## ACTIVITY
Reproduce every line of text in the material below word for word, and leave the pictures out of your answer.

## THE RECORDS
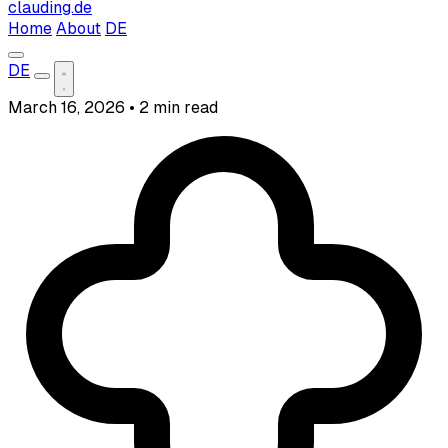
clauding.de
Home
About
DE
DE
March 16, 2026
•
2 min read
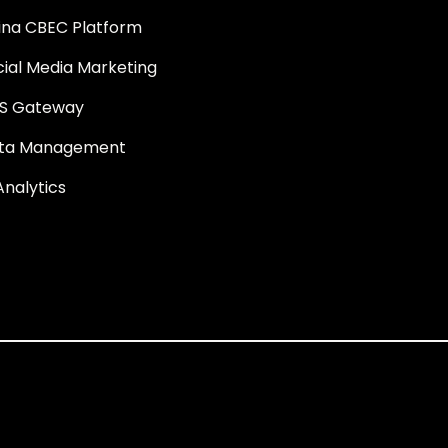
ina CBEC Platform
cial Media Marketing
S Gateway
ta Management
Analytics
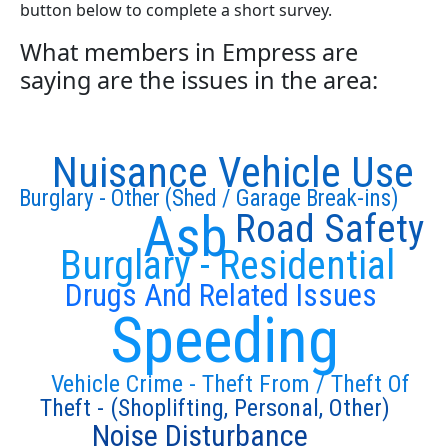
button below to complete a short survey.
What members in Empress are
saying are the issues in the area:
Nuisance Vehicle Use
Burglary - Other (Shed / Garage Break-ins)
Asb
Road Safety
Burglary - Residential
Drugs And Related Issues
Speeding
Vehicle Crime - Theft From / Theft Of
Theft - (Shoplifting, Personal, Other)
Noise Disturbance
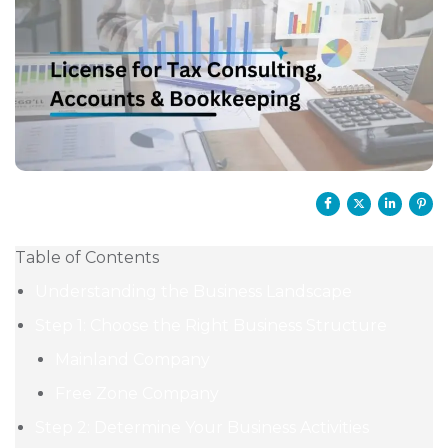
Table of Contents
Understanding the Business Landscape
Step 1: Choose the Right Business Structure
Mainland Company
Free Zone Company
Step 2: Determine Your Business Activities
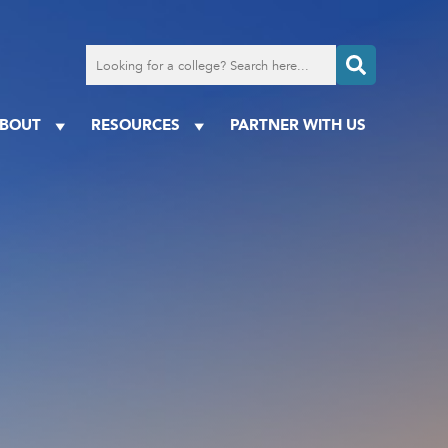
Search
for
a
college
BOUT
RESOURCES
PARTNER WITH US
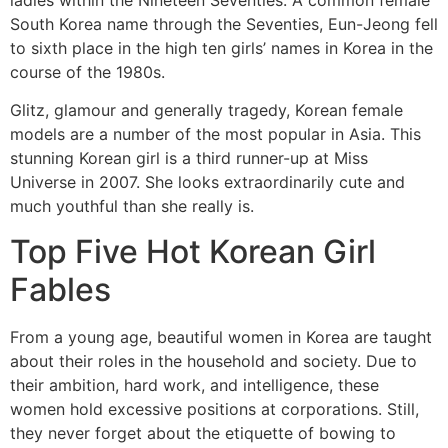
South Korea name through the Seventies, Eun-Jeong fell
to sixth place in the high ten girls’ names in Korea in the
course of the 1980s.
Glitz, glamour and generally tragedy, Korean female
models are a number of the most popular in Asia. This
stunning Korean girl is a third runner-up at Miss
Universe in 2007. She looks extraordinarily cute and
much youthful than she really is.
Top Five Hot Korean Girl
Fables
From a young age, beautiful women in Korea are taught
about their roles in the household and society. Due to
their ambition, hard work, and intelligence, these
women hold excessive positions at corporations. Still,
they never forget about the etiquette of bowing to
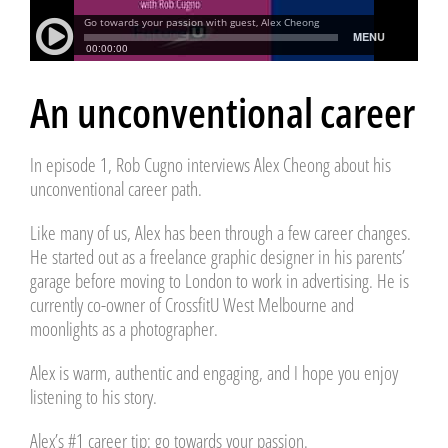
An unconventional career
In episode 1, Rob Cugno interviews Alex Cheong about his
unconventional career path.
Like many of us, Alex has been through a few career changes.
He started out as a freelance graphic designer in his parents’
garage before moving to London to work in advertising. He is
currently co-owner of CrossfitU West Melbourne and
moonlights as a photographer.
Alex is warm, authentic and engaging, and I hope you enjoy
listening to his story.
Alex’s #1 career tip: go towards your passion.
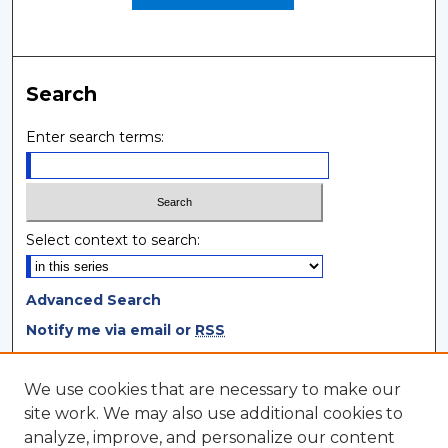
Search
Enter search terms:
Select context to search:
Advanced Search
Notify me via email or
RSS
Browse
We use cookies that are necessary to make our
site work. We may also use additional cookies to
Collections
analyze, improve, and personalize our content
Disciplines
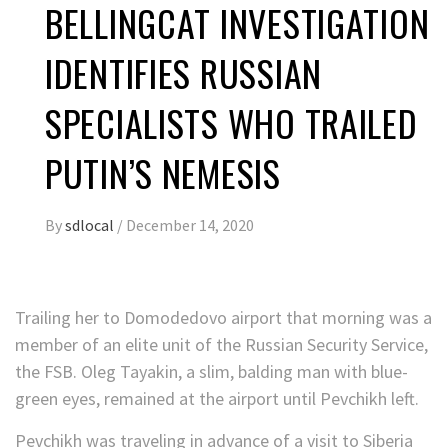
BELLINGCAT INVESTIGATION
IDENTIFIES RUSSIAN
SPECIALISTS WHO TRAILED
PUTIN’S NEMESIS
By
sdlocal
/
December 14, 2020
Trailing her to Domodedovo airport that morning was a
member of an elite unit of the Russian Security Service,
the FSB. Oleg Tayakin, a slim, balding man with blue-
green eyes, remained at the airport until Pevchikh left.
Pevchikh was traveling in advance of a visit to Siberia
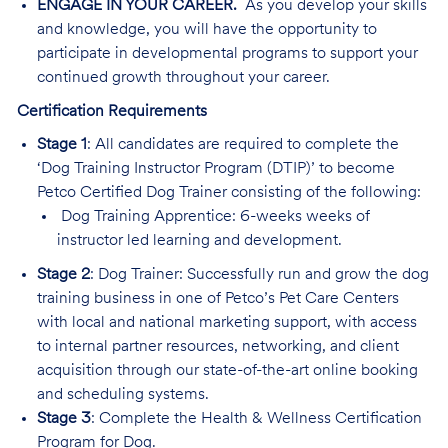
ENGAGE IN YOUR CAREER.
As you develop your skills
and knowledge, you will have the opportunity to
participate in developmental programs to support your
continued growth throughout your career.
Certification Requirements
Stage 1
: All candidates are required to complete the
‘Dog Training Instructor Program (DTIP)’ to become
Petco Certified Dog Trainer consisting of the following:
Dog Training Apprentice: 6-weeks weeks of
instructor led learning and development.
Stage 2
: Dog Trainer: Successfully run and grow the dog
training business in one of Petco’s Pet Care Centers
with local and national marketing support, with access
to internal partner resources, networking, and client
acquisition through our state-of-the-art online booking
and scheduling systems.
Stage 3
: Complete the Health & Wellness Certification
Program for Dog.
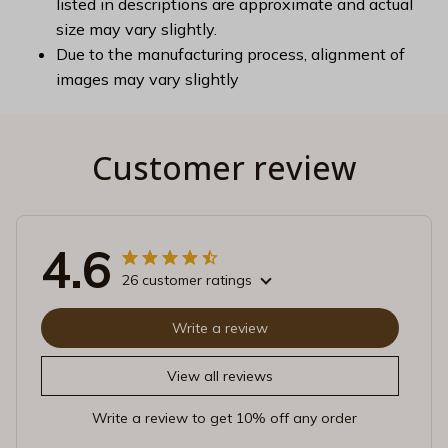
listed in descriptions are approximate and actual
size may vary slightly.
Due to the manufacturing process, alignment of
images may vary slightly
Customer review
4.6
26 customer ratings
Write a review
View all reviews
Write a review to get 10% off any order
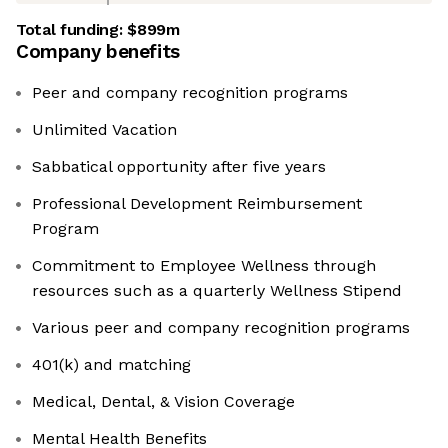
Total funding:
$899m
Company benefits
Peer and company recognition programs
Unlimited Vacation
Sabbatical opportunity after five years
Professional Development Reimbursement
Program
Commitment to Employee Wellness through
resources such as a quarterly Wellness Stipend
Various peer and company recognition programs
401(k) and matching
Medical, Dental, & Vision Coverage
Mental Health Benefits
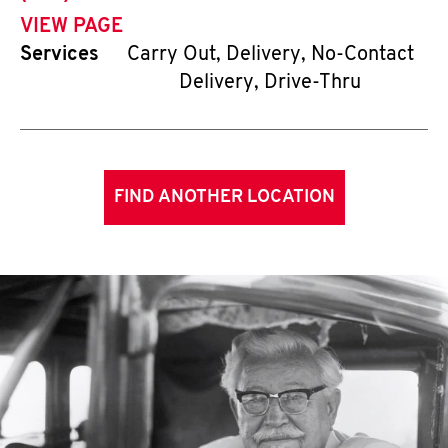
VIEW PAGE
Services
Carry Out, Delivery, No-Contact
Delivery, Drive-Thru
FIND ANOTHER LOCATION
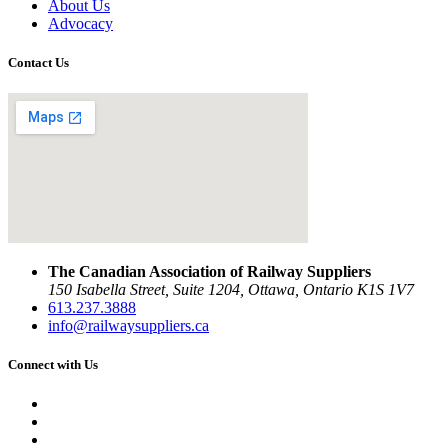
About Us
Advocacy
Contact Us
The Canadian Association of Railway Suppliers
150 Isabella Street, Suite 1204, Ottawa, Ontario K1S 1V7
613.237.3888
info@railwaysuppliers.ca
Connect with Us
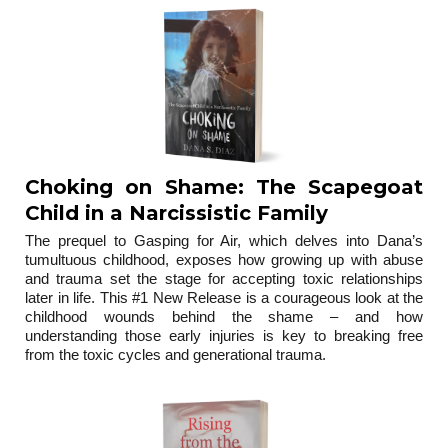
Choking on Shame: The Scapegoat
Child in a Narcissistic Family
The prequel to Gasping for Air, which delves into Dana’s
tumultuous childhood, exposes how growing up with abuse
and trauma set the stage for accepting toxic relationships
later in life. This #1 New Release is a courageous look at the
childhood wounds behind the shame – and how
understanding those early injuries is key to breaking free
from the toxic cycles and generational trauma.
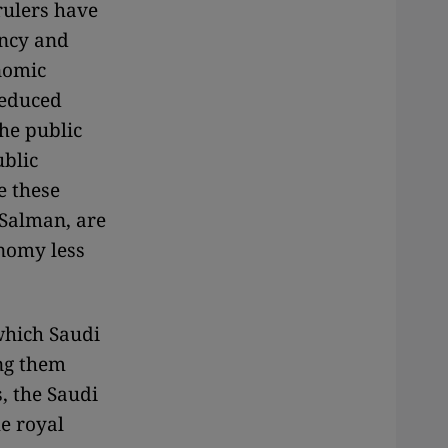
 rulers have
ency and
onomic
reduced
he public
ublic
e these
Salman, are
onomy less
which Saudi
ing them
, the Saudi
e royal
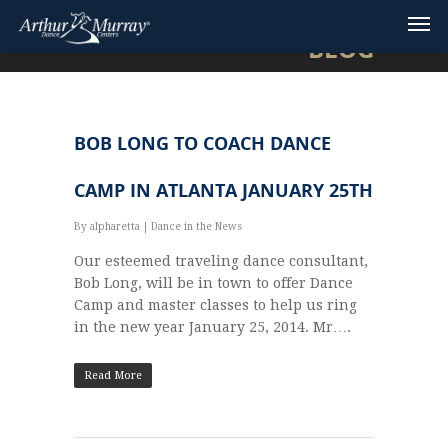
BLOG
BOB LONG TO COACH DANCE
CAMP IN ATLANTA JANUARY 25TH
By
alpharetta
|
Dance in the News
Our esteemed traveling dance consultant,
Bob Long, will be in town to offer Dance
Camp and master classes to help us ring
in the new year January 25, 2014. Mr….
Read More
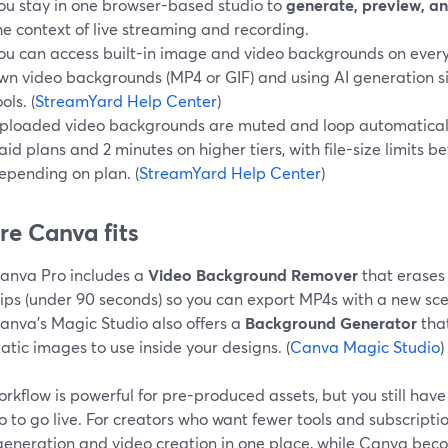
ou stay in one browser-based studio to
generate, preview, a
he context of live streaming and recording.
ou can access built-in image and video backgrounds on every
wn video backgrounds (MP4 or GIF) and using AI generation s
ols. (
StreamYard Help Center
)
ploaded video backgrounds are muted and loop automatically
aid plans and 2 minutes on higher tiers, with file-size limit
epending on plan. (
StreamYard Help Center
)
e Canva fits
anva Pro includes a
Video Background Remover
that erases
lips (under 90 seconds) so you can export MP4s with a new sce
anva’s Magic Studio also offers a
Background Generator
that
tatic images to use inside your designs. (
Canva Magic Studio
)
rkflow is powerful for pre-produced assets, but you still hav
o to go live. For creators who want fewer tools and subscript
generation and video creation in one place, while Canva bec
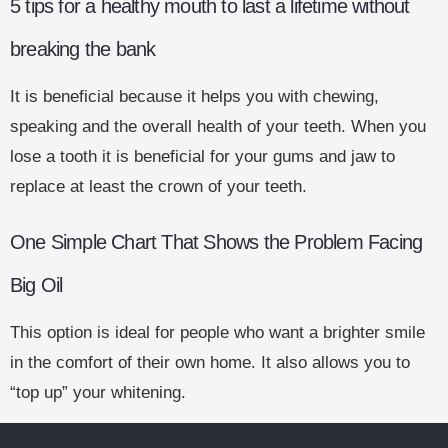
5 tips for a healthy mouth to last a lifetime without
breaking the bank
It is beneficial because it helps you with chewing,
speaking and the overall health of your teeth. When you
lose a tooth it is beneficial for your gums and jaw to
replace at least the crown of your teeth.
One Simple Chart That Shows the Problem Facing
Big Oil
This option is ideal for people who want a brighter smile
in the comfort of their own home. It also allows you to
“top up” your whitening.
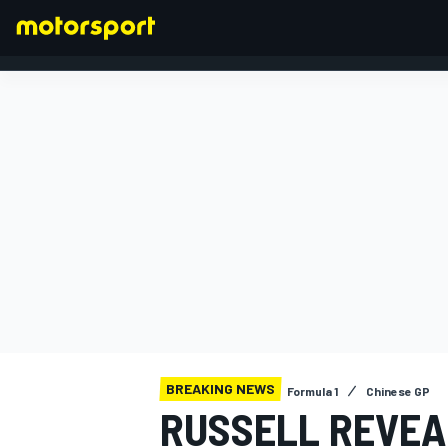
FORMULA 1
BREAKING NEWS
Formula 1
Chinese GP
RUSSELL REVEAL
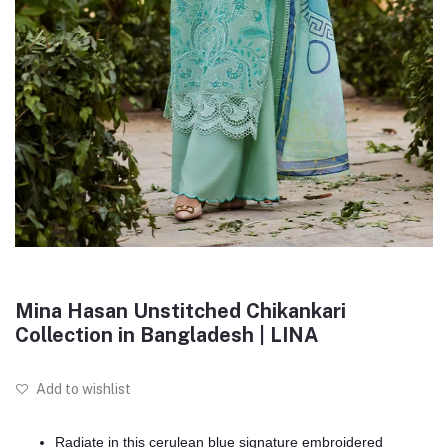
Mina Hasan Unstitched Chikankari
Collection in Bangladesh | LINA
Add to wishlist
Radiate in this cerulean blue signature embroidered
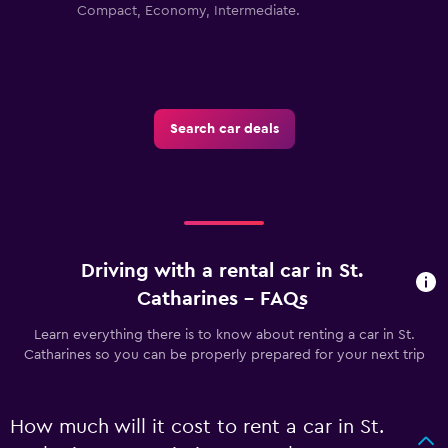
Compact, Economy, Intermediate.
Search car deals
Driving with a rental car in St.
Catharines - FAQs
Learn everything there is to know about renting a car in St.
Catharines so you can be properly prepared for your next trip
How much will it cost to rent a car in St.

## RESULT OF THE EXERCISE
clauding.de
Home
About
DE
DE
March 16, 2026
•
2 min read
ina CBEC Platform
cial Media Marketing
S Gateway
ta Management
Analytics
button below to complete a short survey.
What members in Empress are
saying are the issues in the area:
Nuisance Vehicle Use
Burglary - Other (Shed / Garage Break-ins)
Asb
Road Safety
Burglary - Residential
Drugs And Related Issues
Speeding
Vehicle Crime - Theft From / Theft Of
Theft - (Shoplifting, Personal, Other)
Noise Disturbance
Table of Contents
Understanding the Business Landscape
Step 1: Choose the Right Business Structure
Mainland Company
Free Zone Company
Step 2: Determine Your Business Activities
Search
for
a
college
BOUT
RESOURCES
PARTNER WITH US
South Korea name through the Seventies, Eun-Jeong fell
to sixth place in the high ten girls’ names in Korea in the
course of the 1980s.
Glitz, glamour and generally tragedy, Korean female
models are a number of the most popular in Asia. This
stunning Korean girl is a third runner-up at Miss
Universe in 2007. She looks extraordinarily cute and
much youthful than she really is.
Top Five Hot Korean Girl
Fables
From a young age, beautiful women in Korea are taught
about their roles in the household and society. Due to
their ambition, hard work, and intelligence, these
women hold excessive positions at corporations. Still,
they never forget about the etiquette of bowing to
An unconventional career
In episode 1, Rob Cugno interviews Alex Cheong about his
unconventional career path.
Like many of us, Alex has been through a few career changes.
He started out as a freelance graphic designer in his parents’
garage before moving to London to work in advertising. He is
currently co-owner of CrossfitU West Melbourne and
moonlights as a photographer.
Alex is warm, authentic and engaging, and I hope you enjoy
listening to his story.
Alex’s #1 career tip: go towards your passion.
Search
Enter search terms:
Select context to search:
Advanced Search
Notify me via email or
RSS
Browse
We use cookies that are necessary to make our
site work. We may also use additional cookies to
Collections
analyze, improve, and personalize our content
Disciplines
BELLINGCAT INVESTIGATION
IDENTIFIES RUSSIAN
SPECIALISTS WHO TRAILED
PUTIN’S NEMESIS
By
sdlocal
/
December 14, 2020
Trailing her to Domodedovo airport that morning was a
member of an elite unit of the Russian Security Service,
the FSB. Oleg Tayakin, a slim, balding man with blue-
green eyes, remained at the airport until Pevchikh left.
Pevchikh was traveling in advance of a visit to Siberia
ENGAGE IN YOUR CAREER.
As you develop your skills
and knowledge, you will have the opportunity to
participate in developmental programs to support your
continued growth throughout your career.
Certification Requirements
Stage 1
: All candidates are required to complete the
‘Dog Training Instructor Program (DTIP)’ to become
Petco Certified Dog Trainer consisting of the following:
Dog Training Apprentice: 6-weeks weeks of
instructor led learning and development.
Stage 2
: Dog Trainer: Successfully run and grow the dog
training business in one of Petco’s Pet Care Centers
with local and national marketing support, with access
to internal partner resources, networking, and client
acquisition through our state-of-the-art online booking
and scheduling systems.
Stage 3
: Complete the Health & Wellness Certification
Program for Dog.
listed in descriptions are approximate and actual
size may vary slightly.
Due to the manufacturing process, alignment of
images may vary slightly
Customer review
4.6
26 customer ratings
Write a review
View all reviews
Write a review to get 10% off any order
Total funding:
$899m
Company benefits
Peer and company recognition programs
Unlimited Vacation
Sabbatical opportunity after five years
Professional Development Reimbursement
Program
Commitment to Employee Wellness through
resources such as a quarterly Wellness Stipend
Various peer and company recognition programs
401(k) and matching
Medical, Dental, & Vision Coverage
Mental Health Benefits
VIEW PAGE
Services
Carry Out, Delivery, No-Contact
Delivery, Drive-Thru
FIND ANOTHER LOCATION
About Us
Advocacy
Contact Us
The Canadian Association of Railway Suppliers
150 Isabella Street, Suite 1204, Ottawa, Ontario K1S 1V7
613.237.3888
info@railwaysuppliers.ca
Connect with Us
Choking on Shame: The Scapegoat
Child in a Narcissistic Family
The prequel to Gasping for Air, which delves into Dana’s
tumultuous childhood, exposes how growing up with abuse
and trauma set the stage for accepting toxic relationships
later in life. This #1 New Release is a courageous look at the
childhood wounds behind the shame – and how
understanding those early injuries is key to breaking free
from the toxic cycles and generational trauma.
 rulers have
ency and
onomic
reduced
he public
ublic
e these
Salman, are
onomy less
which Saudi
ing them
, the Saudi
e royal
BLOG
BOB LONG TO COACH DANCE
CAMP IN ATLANTA JANUARY 25TH
By
alpharetta
|
Dance in the News
Our esteemed traveling dance consultant,
Bob Long, will be in town to offer Dance
Camp and master classes to help us ring
in the new year January 25, 2014. Mr….
Read More
ou stay in one browser-based studio to
generate, preview, a
he context of live streaming and recording.
ou can access built-in image and video backgrounds on every
wn video backgrounds (MP4 or GIF) and using AI generation s
ols. (
StreamYard Help Center
)
ploaded video backgrounds are muted and loop automatically
aid plans and 2 minutes on higher tiers, with file-size limit
epending on plan. (
StreamYard Help Center
)
e Canva fits
anva Pro includes a
Video Background Remover
that erases
lips (under 90 seconds) so you can export MP4s with a new sce
anva’s Magic Studio also offers a
Background Generator
that
tatic images to use inside your designs. (
Canva Magic Studio
)
rkflow is powerful for pre-produced assets, but you still hav
o to go live. For creators who want fewer tools and subscript
generation and video creation in one place, while Canva bec
5 tips for a healthy mouth to last a lifetime without
breaking the bank
It is beneficial because it helps you with chewing,
speaking and the overall health of your teeth. When you
lose a tooth it is beneficial for your gums and jaw to
replace at least the crown of your teeth.
One Simple Chart That Shows the Problem Facing
Big Oil
This option is ideal for people who want a brighter smile
in the comfort of their own home. It also allows you to
“top up” your whitening.
FORMULA 1
BREAKING NEWS
Formula 1
Chinese GP
RUSSELL REVEAL
Mina Hasan Unstitched Chikankari
Collection in Bangladesh | LINA
Add to wishlist
Radiate in this cerulean blue signature embroidered
Compact, Economy, Intermediate.
Search car deals
Driving with a rental car in St.
Catharines - FAQs
Learn everything there is to know about renting a car in St.
Catharines so you can be properly prepared for your next trip
How much will it cost to rent a car in St.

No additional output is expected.